Passage section start

Ralph H. Baer, Inventor of Home Video Game Console, Dead at 92

By Kamal Nayan - 07 Dec '14 23:02PM

Ralph Baer, widely known as father of video games, died on Saturday at his home in Manchester. He was 92. Baer invented and patented the first home video game system, while working at a defense contractor in the late 1960s. 

While working as an engineer at a defense contractor, Baer began to explore the possibility of playing video games on a television. He worked on "Brown Box" - a prototype that eventually became the Magnavox Odyssey, the first home gaming console. 

The invention is believed to have changed the computer gaming landscape, which was once limited to just expensive computers. 

Sanders Associates, employer of Mr. Baer, applied for the patient for first video game and was granted US Patent No. 3,728, 480 two years later.

Passage section end
Given information section start

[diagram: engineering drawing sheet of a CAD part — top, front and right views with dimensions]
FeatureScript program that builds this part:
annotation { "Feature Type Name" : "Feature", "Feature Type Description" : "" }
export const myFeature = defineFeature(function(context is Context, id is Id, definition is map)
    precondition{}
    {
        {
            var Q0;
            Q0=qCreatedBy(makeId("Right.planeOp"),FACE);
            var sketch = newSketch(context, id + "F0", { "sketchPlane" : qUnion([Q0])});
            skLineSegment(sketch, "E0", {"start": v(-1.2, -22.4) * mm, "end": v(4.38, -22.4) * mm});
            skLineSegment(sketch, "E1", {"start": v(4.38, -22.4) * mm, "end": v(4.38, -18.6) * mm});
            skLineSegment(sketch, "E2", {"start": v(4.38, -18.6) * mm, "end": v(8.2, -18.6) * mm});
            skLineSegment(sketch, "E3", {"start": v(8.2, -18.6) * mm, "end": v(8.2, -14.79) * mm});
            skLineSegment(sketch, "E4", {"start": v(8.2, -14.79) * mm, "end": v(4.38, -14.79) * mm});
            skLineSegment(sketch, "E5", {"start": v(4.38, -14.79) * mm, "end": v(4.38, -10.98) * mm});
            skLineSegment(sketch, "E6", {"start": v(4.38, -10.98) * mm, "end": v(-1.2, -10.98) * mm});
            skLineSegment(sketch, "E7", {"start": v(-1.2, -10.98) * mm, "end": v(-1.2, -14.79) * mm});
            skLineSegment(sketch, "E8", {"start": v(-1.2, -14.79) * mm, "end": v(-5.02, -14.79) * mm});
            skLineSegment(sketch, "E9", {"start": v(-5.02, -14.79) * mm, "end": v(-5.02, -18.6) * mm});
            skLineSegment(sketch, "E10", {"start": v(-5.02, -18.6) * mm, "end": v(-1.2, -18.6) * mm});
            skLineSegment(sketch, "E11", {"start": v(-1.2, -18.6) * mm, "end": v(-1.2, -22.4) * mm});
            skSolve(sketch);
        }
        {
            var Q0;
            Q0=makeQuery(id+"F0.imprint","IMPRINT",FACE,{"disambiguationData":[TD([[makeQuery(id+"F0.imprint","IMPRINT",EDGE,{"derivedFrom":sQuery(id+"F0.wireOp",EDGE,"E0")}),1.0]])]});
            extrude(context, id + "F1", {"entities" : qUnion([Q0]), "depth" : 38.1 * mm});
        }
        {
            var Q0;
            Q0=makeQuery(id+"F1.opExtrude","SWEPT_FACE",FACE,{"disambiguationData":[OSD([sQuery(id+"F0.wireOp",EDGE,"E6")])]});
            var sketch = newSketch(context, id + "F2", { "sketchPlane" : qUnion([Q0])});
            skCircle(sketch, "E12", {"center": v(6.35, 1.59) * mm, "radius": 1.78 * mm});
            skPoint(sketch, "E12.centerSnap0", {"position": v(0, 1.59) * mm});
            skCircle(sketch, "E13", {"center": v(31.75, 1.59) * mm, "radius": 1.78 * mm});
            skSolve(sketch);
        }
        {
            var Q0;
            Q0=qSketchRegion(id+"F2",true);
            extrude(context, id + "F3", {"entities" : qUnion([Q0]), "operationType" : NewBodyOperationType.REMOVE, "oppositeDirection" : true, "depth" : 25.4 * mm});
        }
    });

Given information section end

> What to do:
1. Please copy the Ralph Baer article word for word, starting at "Ralph H. Baer, Inventor" and ending at "just expensive computers.".
2. Answer these questions from the Ralph Baer article:
(a) How old was Baer when he died?
(b) What was the prototype Baer worked on called?
(c) Which company employed Baer and applied for the patent?
3. Pick up the Ralph Baer article after its final sentence and write what comes next.

> Replies:
1.
Ralph H. Baer, Inventor of Home Video Game Console, Dead at 92

By Kamal Nayan - 07 Dec '14 23:02PM

Ralph Baer, widely known as father of video games, died on Saturday at his home in Manchester. He was 92. Baer invented and patented the first home video game system, while working at a defense contractor in the late 1960s. 

While working as an engineer at a defense contractor, Baer began to explore the possibility of playing video games on a television. He worked on "Brown Box" - a prototype that eventually became the Magnavox Odyssey, the first home gaming console. 

The invention is believed to have changed the computer gaming landscape, which was once limited to just expensive computers.

2.
(a) 92
(b) "Brown Box"
(c) Sanders Associates

3.
"The examiner and the lawyer were talking jargon back and forth, and the examiner really wasn't paying much attention to me," Baer recalled. "While they were bantering back and forth about the claims, I set up a small television set and my game console in the examiner's office, and within 15 minutes every examiner on the floor of that building was in that office wanting to play the game."

The company licensed its system to Magnavox and began selling Odyssey in the summer of 1972 - first home video game console. 

Around 130,000 units of the console were sold in the first year. 

In an interview three years ago, Mr. Baer recalled at the time he could not foresee the revolution his invention would bring, he remained modest about it. 

"Could I project how far this thing was going to go? The answer's obviously no. Nobody realized, even at that time, that we were on this geometric curve ... that would go straight up to heaven," Baer said the Salt Late Tribune. "It was unforeseeable; it was fantastic. I'm glad it happened. And if I hadn't had started it, someone else would have."

In 2006, Mr. Baer was awarded the National Medal of Technology by President George W. Bush. In 2010, he was inducted into the National Inventors of Hall of Fame.